Lester’s face shifted a slight bit, a single bead of sweat rolling down his temple like rain on glass. Louis took out the little red booklet from his trouser pocket and slapped it against his leg. Lester looked down and locked onto it, and Louis was struck by his face in that moment, how he seemed to go through a half-dozen thoughts in the blink of an eye.

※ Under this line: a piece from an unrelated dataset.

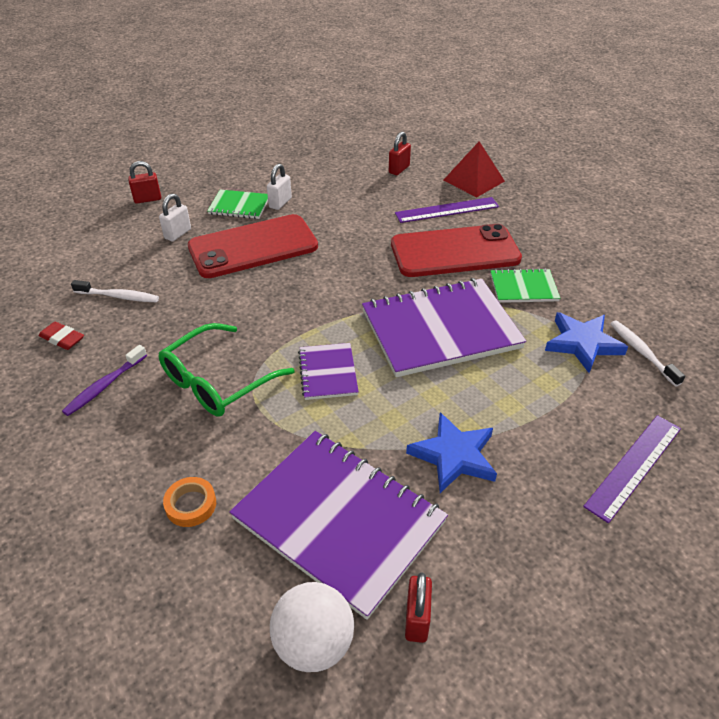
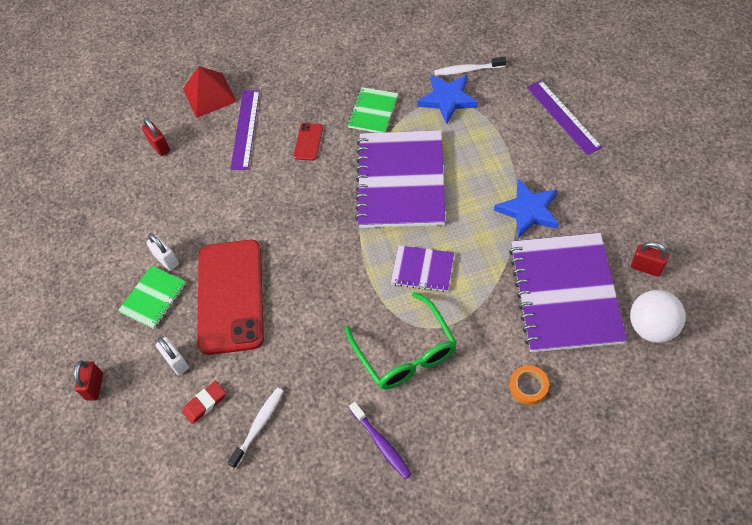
camera: 65 degrees left, 15 degrees up
red eraser [39,322,84,350] -> red eraser moved to [182,381,226,424]
purple notebook [229,431,448,620] -> purple notebook turned 60 degrees counterclockwise [509,233,627,352]
red phone [391,224,522,277] -> red phone [294,123,323,161], size x0.41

The creak of the screen hinges from behind snapped Louis’s attention from Lester and the Buick, and the green Bonneville, and Wyoming, from the radio still crackling in his cruiser. A woman came out onto the porch, a cardboard box in her arms, the tangle of cords spilling over the edges like tendrils. She held in place, the screen door resting against her shoulder, her mouth in an O.

Louis told her Good morning, and it was when he took a single step toward her that she reached out her hands to him, the box slipping from her cradle, tipping outward, the contents of radio and clock, and glass jar—a vase, maybe—blue as a peacock, the white of the sunlight catching its rim as the thing tumbled end over end to the ground.